Apparently TV network partisanship doesn’t take a vacation, even on a sunny afternoon on the Strip.
Several tourists expressed delight Tuesday upon spotting CNN anchor Wolf Blitzer strolling in front of The Venetian shortly before the network-hosted Las Vegas debate between Republican presidential candidates.
But one man simply shrugged.
"What do I care?" he said. "I’m a Fox guy."
Children’s author Jarrett Krosoczka received a key to the city of Henderson Tuesday night in recognition of his efforts to promote the city’s literacy program. "This opens every door, right?" the author asked of the key.
"It does open every door," replied Mayor Andy Hafen, "but there’s no money inside."
Southern Nevada Water Authority board member Steve Sisolak had questions Thursday about a company hired to study water quality at Lake Mead.
The answers he got included numerous references to computer modeling, water flow models and the like.
When he’d finally heard enough, fellow board member Tom Collins tried to move things along with a joke.

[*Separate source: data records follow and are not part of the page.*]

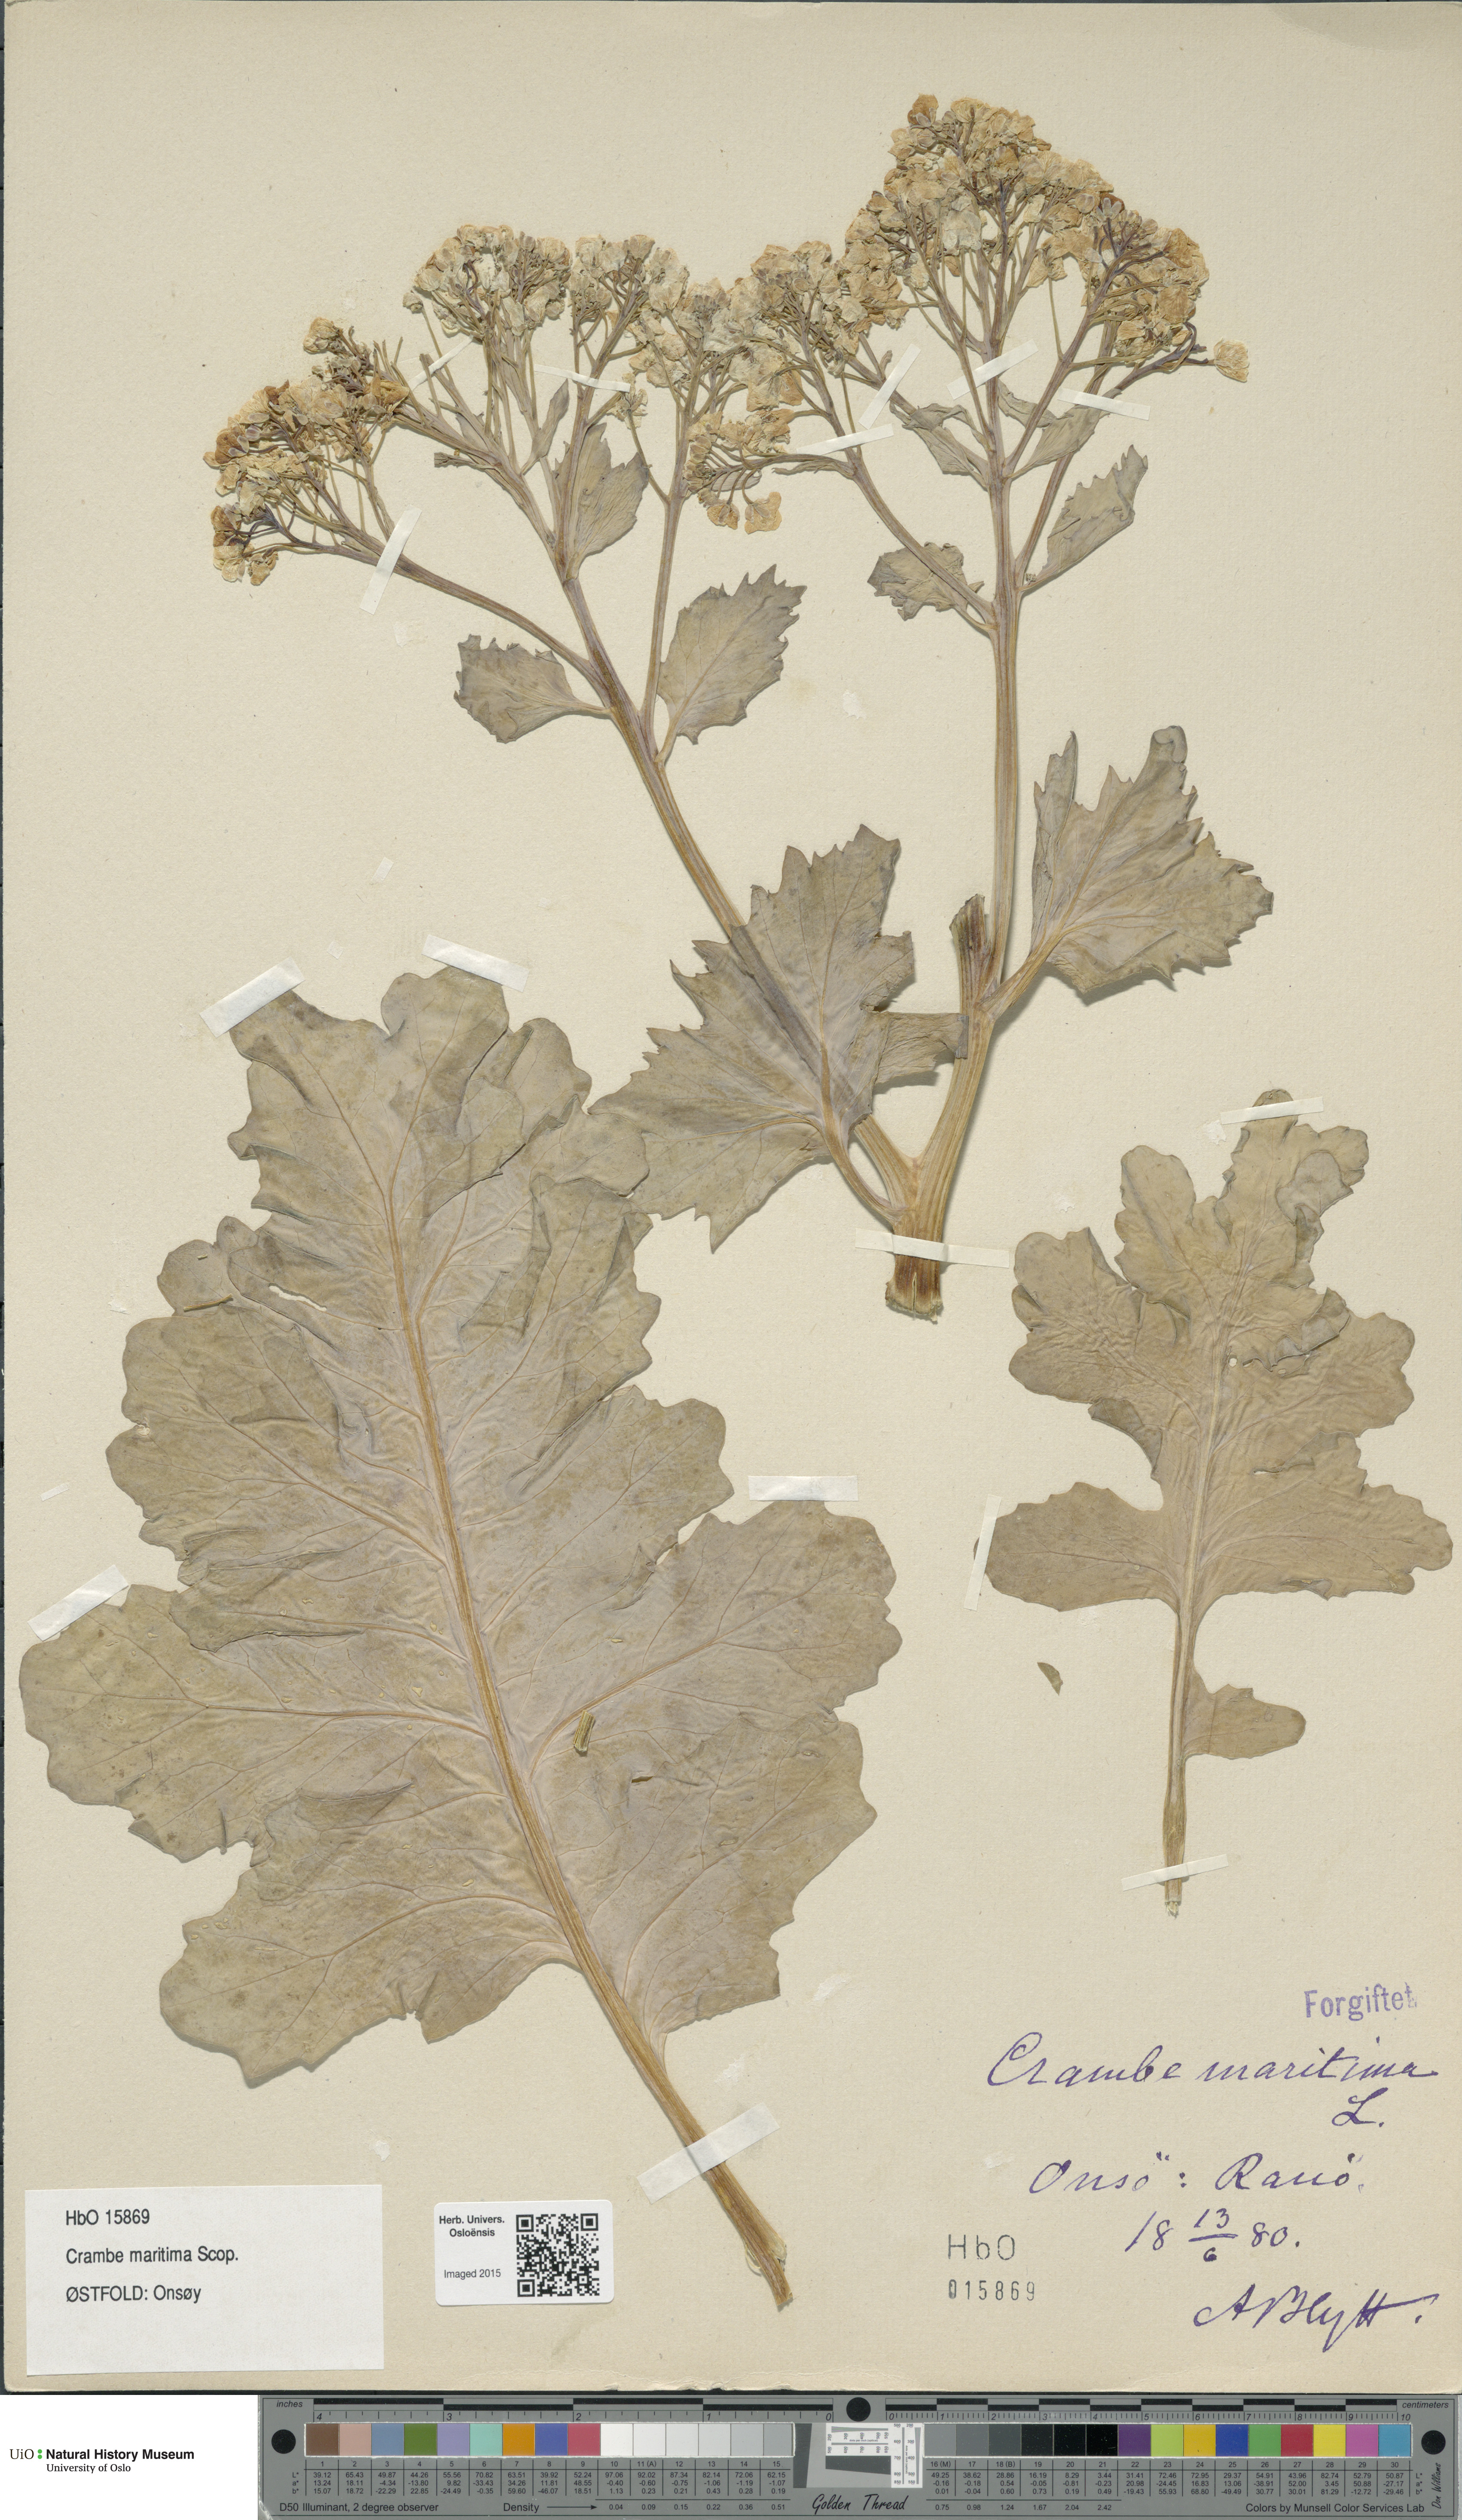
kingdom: Plantae
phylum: Tracheophyta
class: Magnoliopsida
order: Brassicales
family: Brassicaceae
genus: Crambe
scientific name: Crambe maritima
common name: Sea-kale
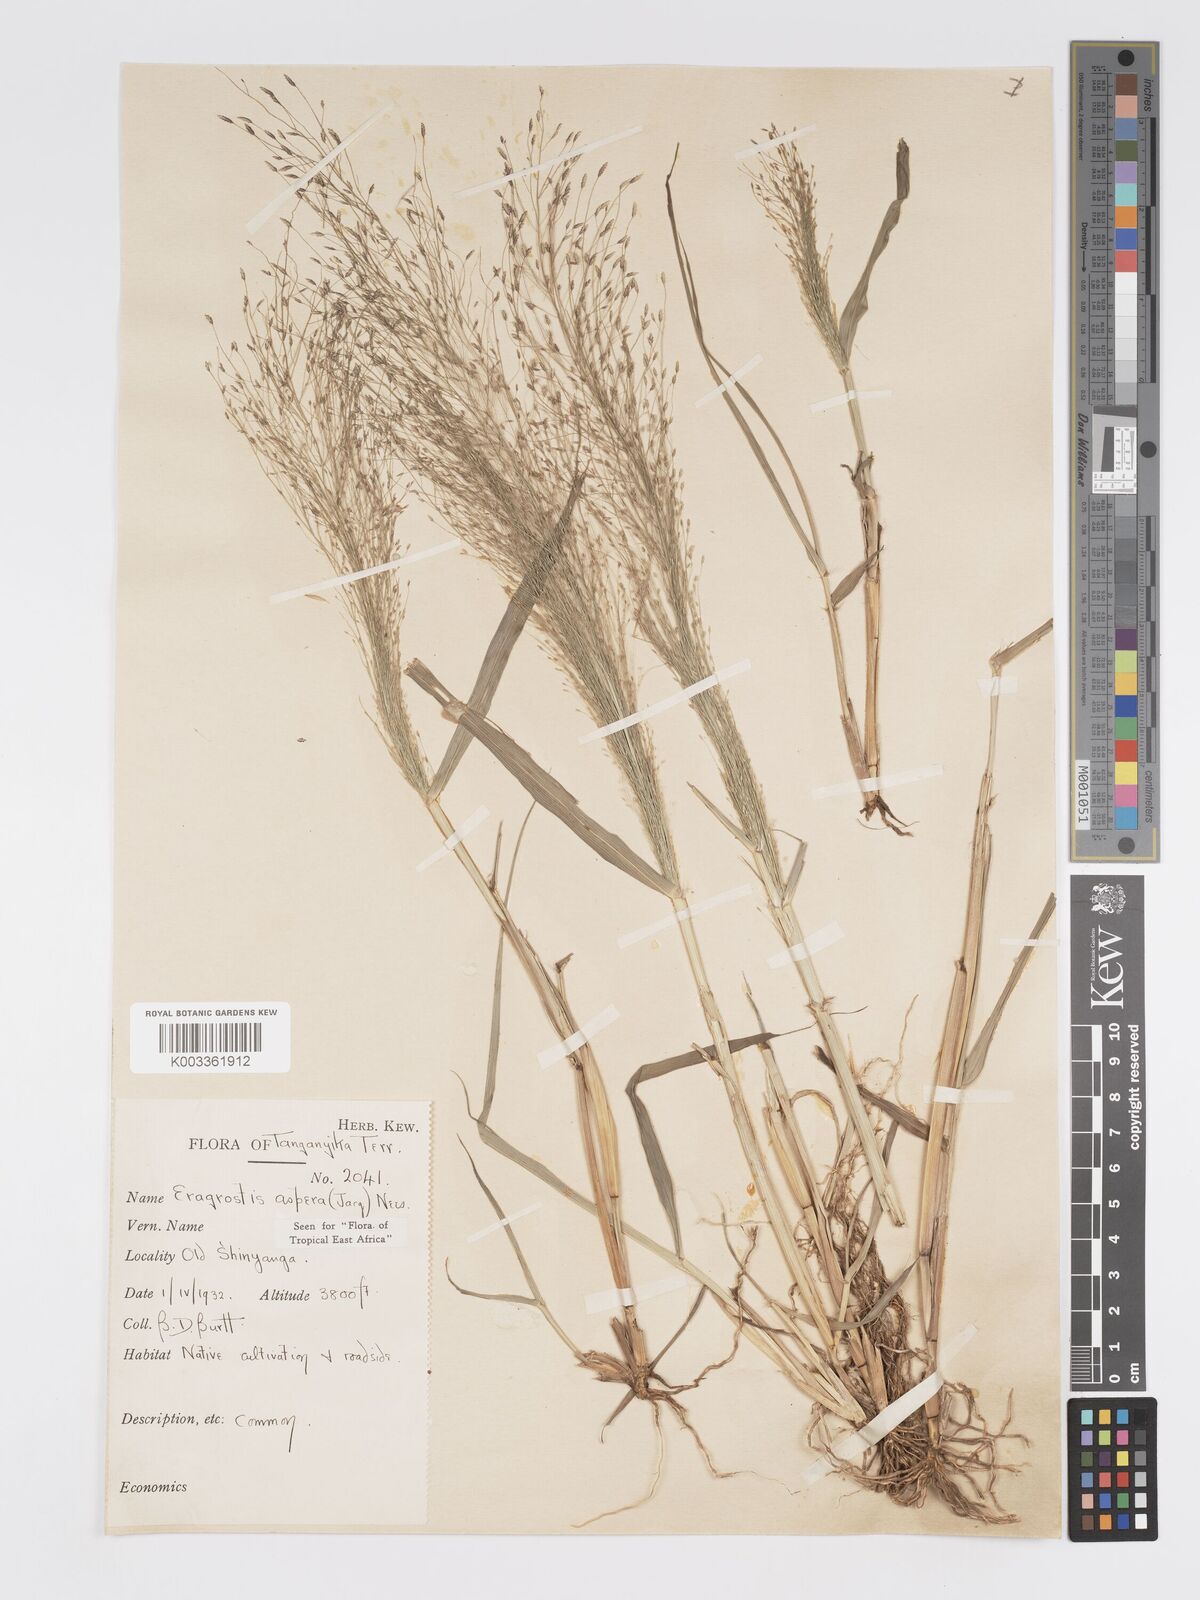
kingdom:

"They’re going to send some models here," he said of the company in question. "Could be good for tourism."
TWEET OF THE WEEK: @AlanChoate (former Review-Journal scribe Alan Choate, during the GOP debate) Perry: "Predator drones are being trained (in Nevada)." Sit! Roll over! Blow (expletive) up! Good boy.
BONUS TWEET: @GarrettNBCNews (NBC News election reporter Garrett Haake) Romney gets a big endorsement out of tonight’s debate. … Mr. Las Vegas, Wayne Newton, said he came in for Perry, left for Mitt.
BONUS BONUS TWEET: @Mollyesque (one-time R-J scribe Molly Ball now writing for The Atlantic) OK, as former local journo, I have to go throw up now that someone has used the "what happens here…" Vegas cliché.